# EXERCISE
Work through the entries below and show every line in which "stable" is found.

# SUPPLIED INFORMATION
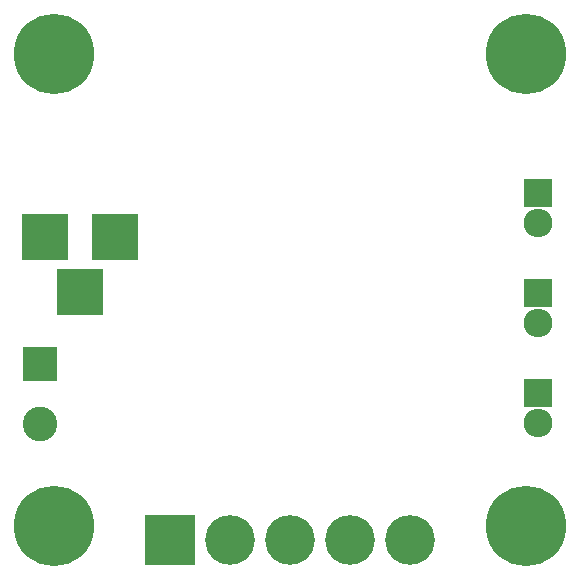
<source format=gbs>
G04 #@! TF.FileFunction,Soldermask,Bot*
%FSLAX46Y46*%
G04 Gerber Fmt 4.6, Leading zero omitted, Abs format (unit mm)*
G04 Created by KiCad (PCBNEW 4.0.2+dfsg1-stable) date gio 28 lug 2016 18:48:22 CEST*
%MOMM*%
G01*
G04 APERTURE LIST*
%ADD10C,0.100000*%
%ADD11R,3.900120X3.900120*%
%ADD12C,4.210000*%
%ADD13R,4.210000X4.210000*%
%ADD14R,2.940000X2.940000*%
%ADD15C,2.940000*%
%ADD16R,2.432000X2.432000*%
%ADD17O,2.432000X2.432000*%
%ADD18C,6.800000*%
G04 APERTURE END LIST*
D10*
D11*
X114200140Y-100500000D03*
X108200660Y-100500000D03*
X111200400Y-105199000D03*
D12*
X123920000Y-126200000D03*
X129000000Y-126200000D03*
D13*
X118840000Y-126200000D03*
D12*
X134080000Y-126200000D03*
X139160000Y-126200000D03*
D14*
X107800000Y-111260000D03*
D15*
X107800000Y-116340000D03*
D16*
X150000000Y-105250000D03*
D17*
X150000000Y-107790000D03*
D16*
X150000000Y-113750000D03*
D17*
X150000000Y-116290000D03*
D16*
X150000000Y-96800000D03*
D17*
X150000000Y-99340000D03*
D18*
X109000000Y-85000000D03*
X109000000Y-125000000D03*
X149000000Y-125000000D03*
X149000000Y-85000000D03*
M02*

</source>
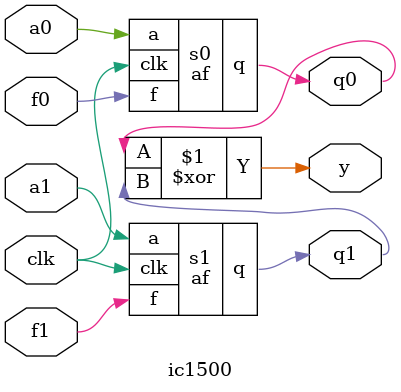
<source format=v>
`timescale 1ns / 1ps

module af(
    input a,
    input f,
    input clk,
    output reg q
    );
    
    initial begin
        q = 0;
    end
	always@(posedge clk)
	   if (a==0 & f==0) q=~q;
		else if (a==1 & f==0) q=1;
      else if (a==1 & f==1) q=0;
      else q=q;		
	

endmodule


module ic1500(
    input a0, 
    input f0, 
    input a1, 
    input f1, 
    input clk, 
    output q0, 
    output q1, 
    output y
    );
    af s0(a0,f0,clk,q0);
	 af s1(a1,f1,clk,q1);
	assign y=q0^q1;
endmodule

</source>
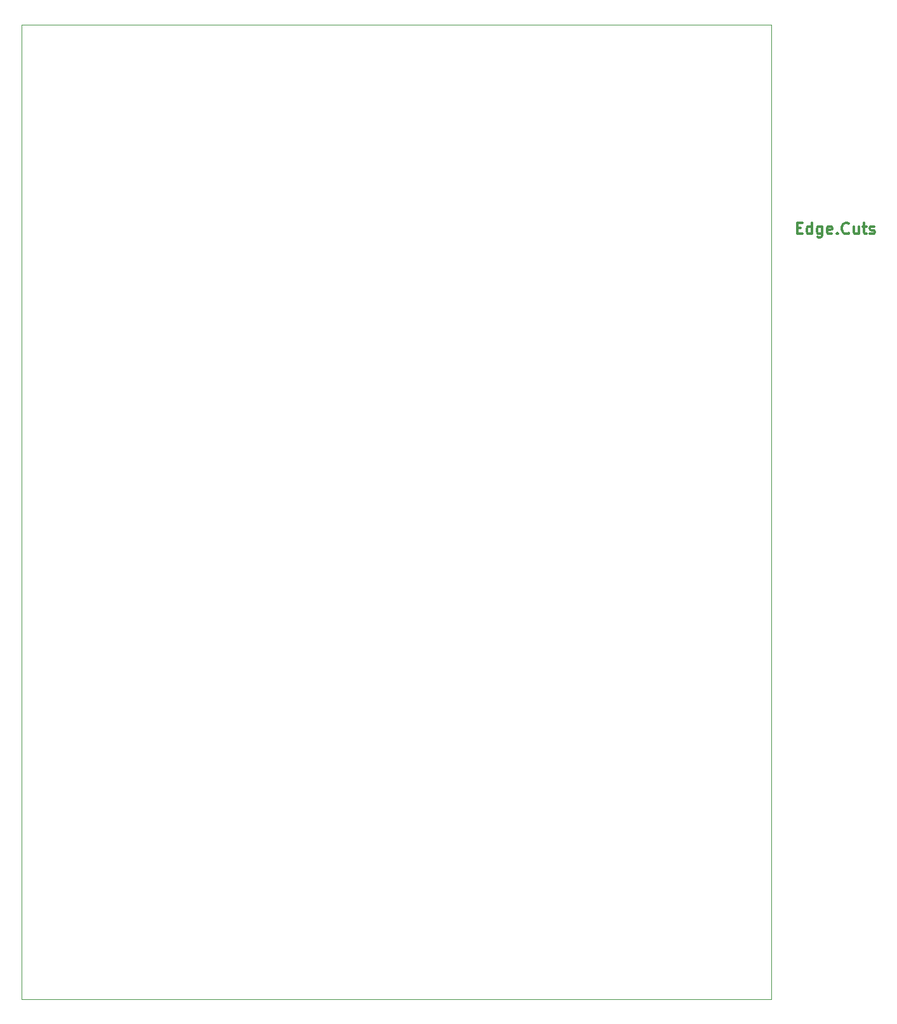
<source format=gbr>
G04 (created by PCBNEW (2013-mar-13)-testing) date Tue 15 Oct 2013 18:56:25 BST*
%MOIN*%
G04 Gerber Fmt 3.4, Leading zero omitted, Abs format*
%FSLAX34Y34*%
G01*
G70*
G90*
G04 APERTURE LIST*
%ADD10C,0.005906*%
%ADD11C,0.011811*%
%ADD12C,0.003937*%
G04 APERTURE END LIST*
G54D10*
G54D11*
X45435Y-15410D02*
X45632Y-15410D01*
X45717Y-15719D02*
X45435Y-15719D01*
X45435Y-15129D01*
X45717Y-15129D01*
X46223Y-15719D02*
X46223Y-15129D01*
X46223Y-15691D02*
X46167Y-15719D01*
X46054Y-15719D01*
X45998Y-15691D01*
X45970Y-15663D01*
X45942Y-15607D01*
X45942Y-15438D01*
X45970Y-15382D01*
X45998Y-15354D01*
X46054Y-15326D01*
X46167Y-15326D01*
X46223Y-15354D01*
X46757Y-15326D02*
X46757Y-15804D01*
X46729Y-15860D01*
X46701Y-15888D01*
X46645Y-15916D01*
X46560Y-15916D01*
X46504Y-15888D01*
X46757Y-15691D02*
X46701Y-15719D01*
X46588Y-15719D01*
X46532Y-15691D01*
X46504Y-15663D01*
X46476Y-15607D01*
X46476Y-15438D01*
X46504Y-15382D01*
X46532Y-15354D01*
X46588Y-15326D01*
X46701Y-15326D01*
X46757Y-15354D01*
X47263Y-15691D02*
X47207Y-15719D01*
X47095Y-15719D01*
X47038Y-15691D01*
X47010Y-15635D01*
X47010Y-15410D01*
X47038Y-15354D01*
X47095Y-15326D01*
X47207Y-15326D01*
X47263Y-15354D01*
X47291Y-15410D01*
X47291Y-15466D01*
X47010Y-15523D01*
X47544Y-15663D02*
X47573Y-15691D01*
X47544Y-15719D01*
X47516Y-15691D01*
X47544Y-15663D01*
X47544Y-15719D01*
X48163Y-15663D02*
X48135Y-15691D01*
X48051Y-15719D01*
X47994Y-15719D01*
X47910Y-15691D01*
X47854Y-15635D01*
X47826Y-15579D01*
X47798Y-15466D01*
X47798Y-15382D01*
X47826Y-15269D01*
X47854Y-15213D01*
X47910Y-15157D01*
X47994Y-15129D01*
X48051Y-15129D01*
X48135Y-15157D01*
X48163Y-15185D01*
X48669Y-15326D02*
X48669Y-15719D01*
X48416Y-15326D02*
X48416Y-15635D01*
X48444Y-15691D01*
X48501Y-15719D01*
X48585Y-15719D01*
X48641Y-15691D01*
X48669Y-15663D01*
X48866Y-15326D02*
X49091Y-15326D01*
X48951Y-15129D02*
X48951Y-15635D01*
X48979Y-15691D01*
X49035Y-15719D01*
X49091Y-15719D01*
X49260Y-15691D02*
X49316Y-15719D01*
X49429Y-15719D01*
X49485Y-15691D01*
X49513Y-15635D01*
X49513Y-15607D01*
X49485Y-15551D01*
X49429Y-15523D01*
X49344Y-15523D01*
X49288Y-15494D01*
X49260Y-15438D01*
X49260Y-15410D01*
X49288Y-15354D01*
X49344Y-15326D01*
X49429Y-15326D01*
X49485Y-15354D01*
G54D12*
X44094Y-44094D02*
X44094Y-55905D01*
X4724Y-44094D02*
X4724Y-55905D01*
X44094Y-55905D02*
X4724Y-55905D01*
X4724Y-44094D02*
X4724Y-4724D01*
X44094Y-4724D02*
X44094Y-44094D01*
X4724Y-4724D02*
X44094Y-4724D01*
M02*

</source>
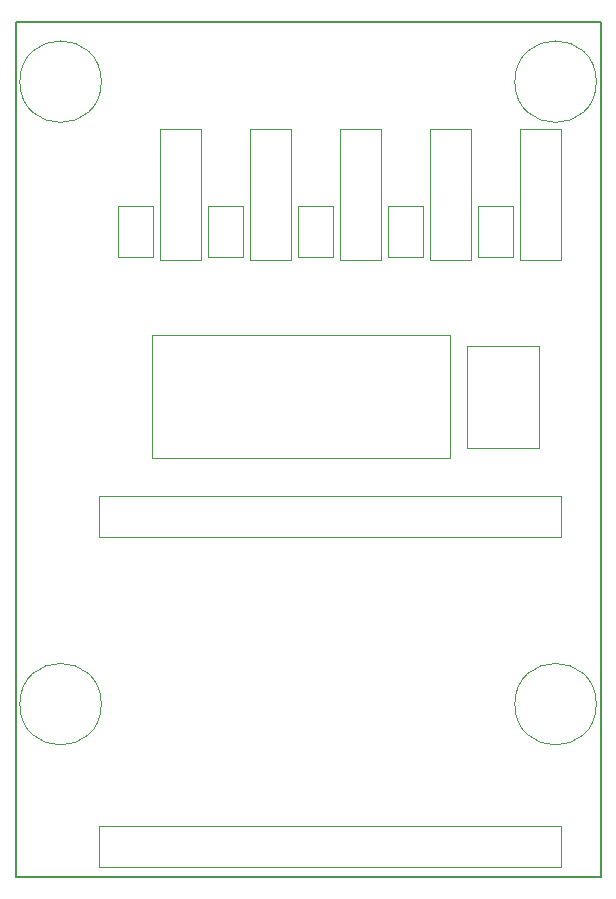
<source format=gbr>
G04 #@! TF.FileFunction,Other,User*
%FSLAX46Y46*%
G04 Gerber Fmt 4.6, Leading zero omitted, Abs format (unit mm)*
G04 Created by KiCad (PCBNEW 4.0.3-stable) date 2016 August 18, Thursday 22:42:55*
%MOMM*%
%LPD*%
G01*
G04 APERTURE LIST*
%ADD10C,0.100000*%
%ADD11C,0.150000*%
%ADD12C,0.050000*%
G04 APERTURE END LIST*
D10*
D11*
X127000000Y-46990000D02*
X127000000Y-119380000D01*
X77470000Y-46990000D02*
X77470000Y-119380000D01*
X127000000Y-119380000D02*
X77470000Y-119380000D01*
X77470000Y-46990000D02*
X127000000Y-46990000D01*
D12*
X88990000Y-83950000D02*
X114240000Y-83950000D01*
X88990000Y-73550000D02*
X114240000Y-73550000D01*
X88990000Y-83950000D02*
X88990000Y-73550000D01*
X114240000Y-83950000D02*
X114240000Y-73550000D01*
X84730000Y-104775000D02*
G75*
G03X84730000Y-104775000I-3450000J0D01*
G01*
X126640000Y-104775000D02*
G75*
G03X126640000Y-104775000I-3450000J0D01*
G01*
X126640000Y-52070000D02*
G75*
G03X126640000Y-52070000I-3450000J0D01*
G01*
X112550000Y-56035000D02*
X112550000Y-67185000D01*
X116050000Y-56035000D02*
X116050000Y-67185000D01*
X112550000Y-56035000D02*
X116050000Y-56035000D01*
X112550000Y-67185000D02*
X116050000Y-67185000D01*
X104370000Y-62600000D02*
X104370000Y-66900000D01*
X104370000Y-66900000D02*
X101370000Y-66900000D01*
X101370000Y-66900000D02*
X101370000Y-62600000D01*
X101370000Y-62600000D02*
X104370000Y-62600000D01*
X89130000Y-62600000D02*
X89130000Y-66900000D01*
X89130000Y-66900000D02*
X86130000Y-66900000D01*
X86130000Y-66900000D02*
X86130000Y-62600000D01*
X86130000Y-62600000D02*
X89130000Y-62600000D01*
X96750000Y-62600000D02*
X96750000Y-66900000D01*
X96750000Y-66900000D02*
X93750000Y-66900000D01*
X93750000Y-66900000D02*
X93750000Y-62600000D01*
X93750000Y-62600000D02*
X96750000Y-62600000D01*
X111990000Y-62600000D02*
X111990000Y-66900000D01*
X111990000Y-66900000D02*
X108990000Y-66900000D01*
X108990000Y-66900000D02*
X108990000Y-62600000D01*
X108990000Y-62600000D02*
X111990000Y-62600000D01*
X119610000Y-62600000D02*
X119610000Y-66900000D01*
X119610000Y-66900000D02*
X116610000Y-66900000D01*
X116610000Y-66900000D02*
X116610000Y-62600000D01*
X116610000Y-62600000D02*
X119610000Y-62600000D01*
X115725000Y-74450000D02*
X115725000Y-83050000D01*
X121775000Y-74450000D02*
X121775000Y-83050000D01*
X115725000Y-74450000D02*
X121775000Y-74450000D01*
X115725000Y-83050000D02*
X121775000Y-83050000D01*
X89690000Y-56035000D02*
X89690000Y-67185000D01*
X93190000Y-56035000D02*
X93190000Y-67185000D01*
X89690000Y-56035000D02*
X93190000Y-56035000D01*
X89690000Y-67185000D02*
X93190000Y-67185000D01*
X97310000Y-56035000D02*
X97310000Y-67185000D01*
X100810000Y-56035000D02*
X100810000Y-67185000D01*
X97310000Y-56035000D02*
X100810000Y-56035000D01*
X97310000Y-67185000D02*
X100810000Y-67185000D01*
X104930000Y-56035000D02*
X104930000Y-67185000D01*
X108430000Y-56035000D02*
X108430000Y-67185000D01*
X104930000Y-56035000D02*
X108430000Y-56035000D01*
X104930000Y-67185000D02*
X108430000Y-67185000D01*
X120170000Y-56035000D02*
X120170000Y-67185000D01*
X123670000Y-56035000D02*
X123670000Y-67185000D01*
X120170000Y-56035000D02*
X123670000Y-56035000D01*
X120170000Y-67185000D02*
X123670000Y-67185000D01*
X84730000Y-52070000D02*
G75*
G03X84730000Y-52070000I-3450000J0D01*
G01*
X123670000Y-115090000D02*
X84570000Y-115090000D01*
X123670000Y-118590000D02*
X84570000Y-118590000D01*
X123670000Y-115090000D02*
X123670000Y-118590000D01*
X84570000Y-115090000D02*
X84570000Y-118590000D01*
X123670000Y-87150000D02*
X84570000Y-87150000D01*
X123670000Y-90650000D02*
X84570000Y-90650000D01*
X123670000Y-87150000D02*
X123670000Y-90650000D01*
X84570000Y-87150000D02*
X84570000Y-90650000D01*
M02*

</source>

# OUTPUT FOR THIS TASK
G04 Created by KiCad (PCBNEW 4.0.2+dfsg1-stable) date gio 28 lug 2016 18:48:22 CEST*
G04 Created by KiCad (PCBNEW 4.0.3-stable) date 2016 August 18, Thursday 22:42:55*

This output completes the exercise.